# Playing with the camera while smoking a V



## xxwaldoxx-cl (Mar 3, 2007)

Just having some fun with my little point and shoot while smoking an Oliva Serie V Lancero


----------



## iloveclmore (Jan 23, 2008)

Nice! You even burnt the toothpick!


----------



## elmomac (Jan 6, 2008)

What kind of camera is that? Mine is a piece of crap compared to yours!! Seriously what are you using??

I know that Oliva was a tasty as the pic is good!!


----------



## Cypress (Jun 27, 2007)

Nice pics. Glad you shared with us.


----------



## Ceedee (Jun 2, 2006)

Walt, that's great stuff man! As Eric pointed out, that burnt toothpick makes the picture! 

CD


----------



## smokinj (Jan 16, 2008)

Awesome pic's.Love the V's


----------



## xxwaldoxx-cl (Mar 3, 2007)

elmomac said:


> What kind of camera is that? Mine is a piece of crap compared to yours!! Seriously what are you using??
> 
> I know that Oliva was a tasty as the pic is good!!


The camera isn't anything special, at least not anymore. I picked it up a few years ago for my wife. It is a Nikon Coolpix 3200 (3.2 Megapixel).

I'm seriously considering getting a Nikon D40 Digital SLR. Just a matter of putting the cash away for it. I used to spend alot of time shooting pictures with my Nikon N65 SLR Film Camera, but digital really seems like the way to go. Buying Film, having it developed then burned to CD just costs too much.

Glad everyone liked the pictures. I'm going to try and pool all my decent pictures together and make a small desktop gallery out of them.

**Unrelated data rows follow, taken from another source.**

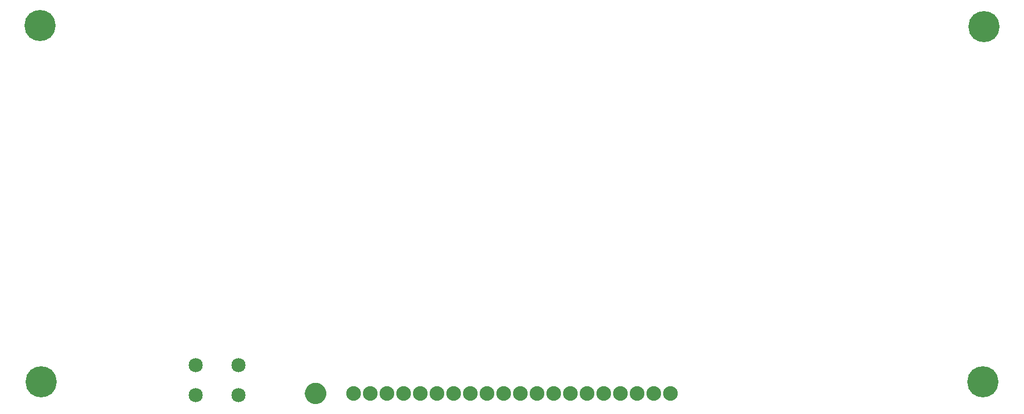
<source format=gbs>
G04 MADE WITH FRITZING*
G04 WWW.FRITZING.ORG*
G04 DOUBLE SIDED*
G04 HOLES PLATED*
G04 CONTOUR ON CENTER OF CONTOUR VECTOR*
%ASAXBY*%
%FSLAX23Y23*%
%MOIN*%
%OFA0B0*%
%SFA1.0B1.0*%
%ADD10C,0.085000*%
%ADD11C,0.088000*%
%ADD12C,0.039370*%
%ADD13C,0.187165*%
%ADD14R,0.001000X0.001000*%
%LNMASK0*%
G90*
G70*
G54D10*
X1313Y54D03*
X1057Y54D03*
X1313Y232D03*
X1057Y232D03*
G54D11*
X3903Y62D03*
X3803Y62D03*
X3703Y62D03*
X3603Y62D03*
X3503Y62D03*
X3403Y62D03*
X3303Y62D03*
X3203Y62D03*
X3103Y62D03*
X3003Y62D03*
X2903Y62D03*
X2803Y62D03*
X2703Y62D03*
X2603Y62D03*
X2503Y62D03*
X2403Y62D03*
X2303Y62D03*
X2203Y62D03*
X2103Y62D03*
X2003Y62D03*
G54D12*
X1777Y62D03*
G54D13*
X5785Y2267D03*
X132Y133D03*
X5777Y133D03*
X124Y2275D03*
G54D14*
X1768Y127D02*
X1785Y127D01*
X1763Y126D02*
X1791Y126D01*
X1759Y125D02*
X1795Y125D01*
X1756Y124D02*
X1798Y124D01*
X1753Y123D02*
X1801Y123D01*
X1751Y122D02*
X1803Y122D01*
X1749Y121D02*
X1805Y121D01*
X1747Y120D02*
X1807Y120D01*
X1745Y119D02*
X1808Y119D01*
X1743Y118D02*
X1810Y118D01*
X1742Y117D02*
X1812Y117D01*
X1740Y116D02*
X1813Y116D01*
X1739Y115D02*
X1814Y115D01*
X1738Y114D02*
X1816Y114D01*
X1736Y113D02*
X1817Y113D01*
X1735Y112D02*
X1818Y112D01*
X1734Y111D02*
X1819Y111D01*
X1733Y110D02*
X1820Y110D01*
X1732Y109D02*
X1822Y109D01*
X1731Y108D02*
X1822Y108D01*
X1730Y107D02*
X1823Y107D01*
X1729Y106D02*
X1824Y106D01*
X1728Y105D02*
X1825Y105D01*
X1727Y104D02*
X1826Y104D01*
X1727Y103D02*
X1827Y103D01*
X1726Y102D02*
X1827Y102D01*
X1725Y101D02*
X1828Y101D01*
X1725Y100D02*
X1829Y100D01*
X1724Y99D02*
X1830Y99D01*
X1723Y98D02*
X1830Y98D01*
X1723Y97D02*
X1831Y97D01*
X1722Y96D02*
X1831Y96D01*
X1721Y95D02*
X1832Y95D01*
X1721Y94D02*
X1833Y94D01*
X1720Y93D02*
X1833Y93D01*
X1720Y92D02*
X1834Y92D01*
X1719Y91D02*
X1834Y91D01*
X1719Y90D02*
X1835Y90D01*
X1718Y89D02*
X1835Y89D01*
X1718Y88D02*
X1835Y88D01*
X1718Y87D02*
X1836Y87D01*
X1717Y86D02*
X1836Y86D01*
X1717Y85D02*
X1837Y85D01*
X1717Y84D02*
X1837Y84D01*
X1716Y83D02*
X1837Y83D01*
X1716Y82D02*
X1838Y82D01*
X1716Y81D02*
X1838Y81D01*
X1715Y80D02*
X1838Y80D01*
X1715Y79D02*
X1838Y79D01*
X1715Y78D02*
X1839Y78D01*
X1715Y77D02*
X1839Y77D01*
X1714Y76D02*
X1839Y76D01*
X1714Y75D02*
X1839Y75D01*
X1714Y74D02*
X1839Y74D01*
X1714Y73D02*
X1839Y73D01*
X1714Y72D02*
X1840Y72D01*
X1714Y71D02*
X1840Y71D01*
X1714Y70D02*
X1840Y70D01*
X1713Y69D02*
X1840Y69D01*
X1713Y68D02*
X1840Y68D01*
X1713Y67D02*
X1840Y67D01*
X1713Y66D02*
X1840Y66D01*
X1713Y65D02*
X1840Y65D01*
X1713Y64D02*
X1840Y64D01*
X1713Y63D02*
X1840Y63D01*
X1713Y62D02*
X1840Y62D01*
X1713Y61D02*
X1840Y61D01*
X1713Y60D02*
X1840Y60D01*
X1713Y59D02*
X1840Y59D01*
X1714Y58D02*
X1840Y58D01*
X1714Y57D02*
X1840Y57D01*
X1714Y56D02*
X1840Y56D01*
X1714Y55D02*
X1839Y55D01*
X1714Y54D02*
X1839Y54D01*
X1714Y53D02*
X1839Y53D01*
X1714Y52D02*
X1839Y52D01*
X1715Y51D02*
X1839Y51D01*
X1715Y50D02*
X1839Y50D01*
X1715Y49D02*
X1838Y49D01*
X1715Y48D02*
X1838Y48D01*
X1716Y47D02*
X1838Y47D01*
X1716Y46D02*
X1838Y46D01*
X1716Y45D02*
X1837Y45D01*
X1716Y44D02*
X1837Y44D01*
X1717Y43D02*
X1837Y43D01*
X1717Y42D02*
X1836Y42D01*
X1717Y41D02*
X1836Y41D01*
X1718Y40D02*
X1836Y40D01*
X1718Y39D02*
X1835Y39D01*
X1719Y38D02*
X1835Y38D01*
X1719Y37D02*
X1834Y37D01*
X1720Y36D02*
X1834Y36D01*
X1720Y35D02*
X1833Y35D01*
X1721Y34D02*
X1833Y34D01*
X1721Y33D02*
X1832Y33D01*
X1722Y32D02*
X1832Y32D01*
X1722Y31D02*
X1831Y31D01*
X1723Y30D02*
X1830Y30D01*
X1724Y29D02*
X1830Y29D01*
X1724Y28D02*
X1829Y28D01*
X1725Y27D02*
X1828Y27D01*
X1726Y26D02*
X1828Y26D01*
X1726Y25D02*
X1827Y25D01*
X1727Y24D02*
X1826Y24D01*
X1728Y23D02*
X1825Y23D01*
X1729Y22D02*
X1825Y22D01*
X1730Y21D02*
X1824Y21D01*
X1731Y20D02*
X1823Y20D01*
X1731Y19D02*
X1822Y19D01*
X1732Y18D02*
X1821Y18D01*
X1734Y17D02*
X1820Y17D01*
X1735Y16D02*
X1819Y16D01*
X1736Y15D02*
X1818Y15D01*
X1737Y14D02*
X1816Y14D01*
X1738Y13D02*
X1815Y13D01*
X1740Y12D02*
X1814Y12D01*
X1741Y11D02*
X1812Y11D01*
X1743Y10D02*
X1811Y10D01*
X1744Y9D02*
X1809Y9D01*
X1746Y8D02*
X1807Y8D01*
X1748Y7D02*
X1806Y7D01*
X1750Y6D02*
X1804Y6D01*
X1752Y5D02*
X1802Y5D01*
X1755Y4D02*
X1799Y4D01*
X1757Y3D02*
X1796Y3D01*
X1761Y2D02*
X1792Y2D01*
X1765Y1D02*
X1788Y1D01*
X1773Y0D02*
X1780Y0D01*
D02*
G04 End of Mask0*
M02*
</source>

I was very happy with the way my Nub pictures turned out (check out the Nub forum for those) and have one of them on my desktop at work.


----------



## LkyLindy (Feb 1, 2008)

Are those the"rare" oliva bands selling on Ebay-LOL


----------



## Webmeister (Jun 12, 2007)

I need to get myself something that shoots better close-ups. You would think the macro on an expensive camera would work better. I should have just saved about $1500 and bought a point-and-shoot. Great job Walt - those pics look fantastic!


----------



## happy1 (Jun 29, 2007)

Serious nub when you burn the toothpick


----------



## Sea Jay (Jan 28, 2008)

Excellent photos! Someone should put together a coffee table book with nice glossy photos like this!


----------



## shrtcrt (Jan 29, 2006)

That V died a good death! I noticed you are getting more artistic with the pics on Stogie Reivew, I like it! Good job Walt.


----------



## m69c44 (Nov 5, 2007)

Love those V's nice pictures


----------



## Giak (Sep 13, 2007)

Nice picts!


----------



## tx_tuff (Jun 16, 2007)

Nice work, like the 2nd pic a lot!


----------



## mrgatorman (Mar 23, 2007)

Excellent pictures and a great smoke


----------



## Doogie (Oct 15, 2007)

tx_tuff said:


> Nice work, like the 2nd pic a lot!


wow burned the toothpic.


----------



## elmomac (Jan 6, 2008)

I have been looking at that Nikon D40. It's at the top of my wish list, along with a box of V Lancero


----------



## WarHorse (Apr 11, 2007)

That is one serious NUBbing. I also vote Top Pic to #2 based on full view focus. Good pics!


----------



## karmaz00 (Dec 5, 2007)

awsome smoke


----------